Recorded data
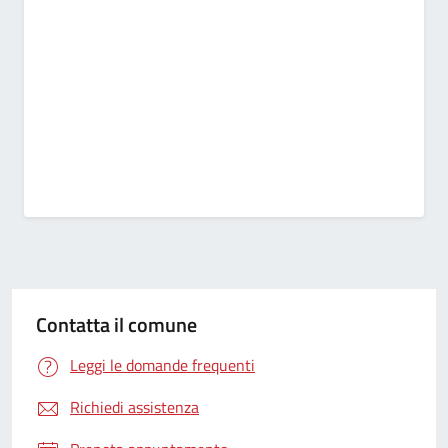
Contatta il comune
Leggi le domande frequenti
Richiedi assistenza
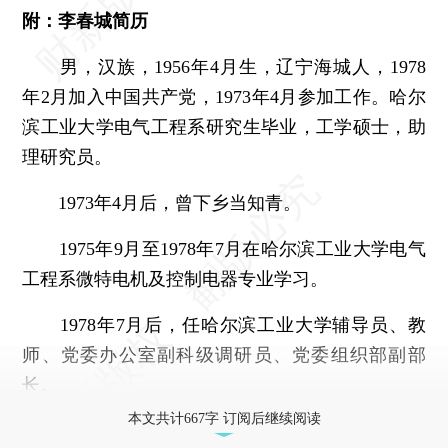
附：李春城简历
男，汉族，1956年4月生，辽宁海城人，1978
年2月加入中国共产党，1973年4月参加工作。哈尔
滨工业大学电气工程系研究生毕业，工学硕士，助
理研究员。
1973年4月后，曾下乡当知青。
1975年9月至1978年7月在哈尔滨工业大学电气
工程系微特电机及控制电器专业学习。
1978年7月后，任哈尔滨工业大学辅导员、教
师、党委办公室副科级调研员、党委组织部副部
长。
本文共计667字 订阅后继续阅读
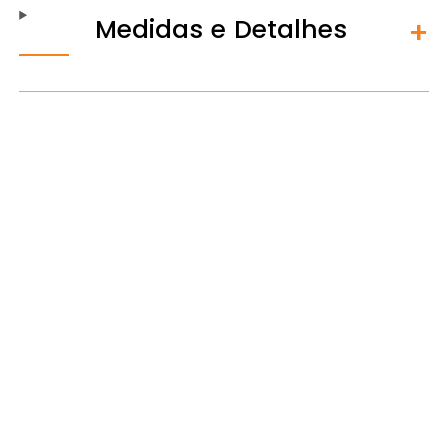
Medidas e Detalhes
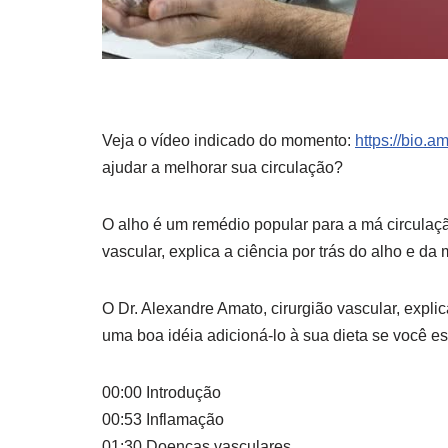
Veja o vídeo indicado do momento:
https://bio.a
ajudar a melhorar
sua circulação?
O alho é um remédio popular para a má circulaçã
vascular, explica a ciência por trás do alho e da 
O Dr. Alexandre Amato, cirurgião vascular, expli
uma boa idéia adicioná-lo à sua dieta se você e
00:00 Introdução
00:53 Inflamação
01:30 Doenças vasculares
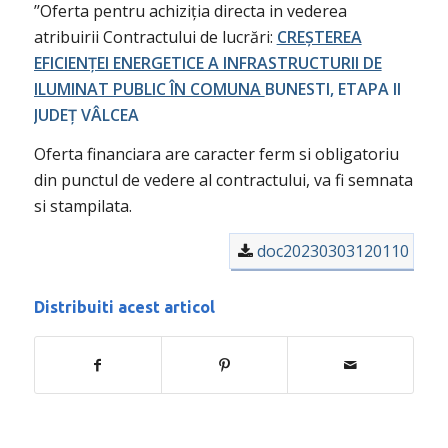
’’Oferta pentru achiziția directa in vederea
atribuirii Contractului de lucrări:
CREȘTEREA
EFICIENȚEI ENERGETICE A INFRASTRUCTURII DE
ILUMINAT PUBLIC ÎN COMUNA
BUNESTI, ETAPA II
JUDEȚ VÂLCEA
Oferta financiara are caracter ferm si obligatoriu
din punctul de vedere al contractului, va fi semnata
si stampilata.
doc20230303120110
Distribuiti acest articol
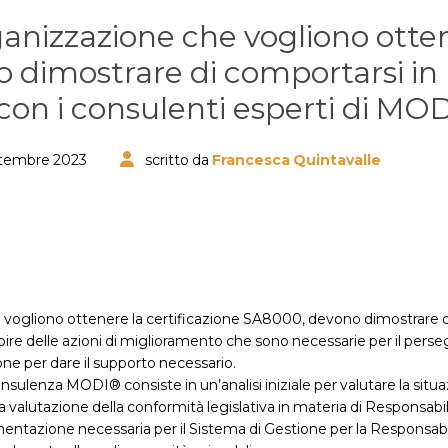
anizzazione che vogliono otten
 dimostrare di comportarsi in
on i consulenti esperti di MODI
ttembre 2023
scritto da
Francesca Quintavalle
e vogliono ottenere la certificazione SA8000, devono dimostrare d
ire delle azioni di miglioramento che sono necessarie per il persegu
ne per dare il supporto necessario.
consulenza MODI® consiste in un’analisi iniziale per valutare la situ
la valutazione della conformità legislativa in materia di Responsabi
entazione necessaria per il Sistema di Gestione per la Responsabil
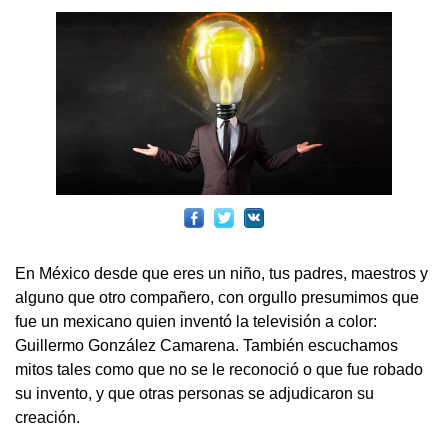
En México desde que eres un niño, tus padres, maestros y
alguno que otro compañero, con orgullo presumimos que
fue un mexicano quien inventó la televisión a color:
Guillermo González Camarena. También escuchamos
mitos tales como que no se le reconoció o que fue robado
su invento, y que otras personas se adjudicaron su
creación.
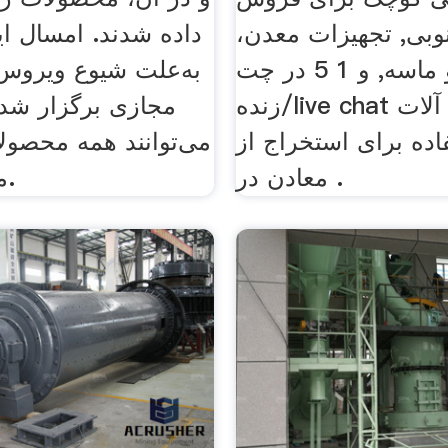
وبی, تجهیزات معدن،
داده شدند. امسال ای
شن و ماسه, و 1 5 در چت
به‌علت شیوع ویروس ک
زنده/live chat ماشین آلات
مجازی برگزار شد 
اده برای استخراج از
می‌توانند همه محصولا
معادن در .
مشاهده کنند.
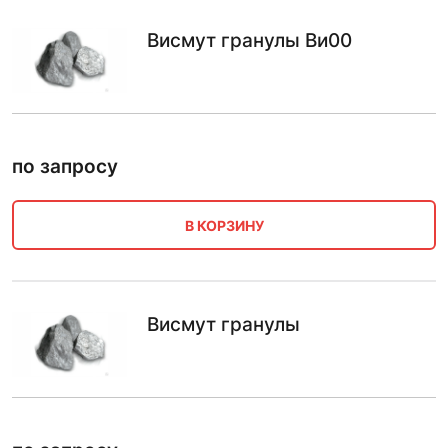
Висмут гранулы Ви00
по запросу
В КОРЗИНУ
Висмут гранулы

→ **WHAT IS EXPECTED**
Please return each line of the records above that contains the string "Oferta", and treat uppercase and lowercase letters as different.

→ **EXERCISE RESULT**
’’Oferta pentru achiziția directa in vederea
Oferta financiara are caracter ferm si obligatoriu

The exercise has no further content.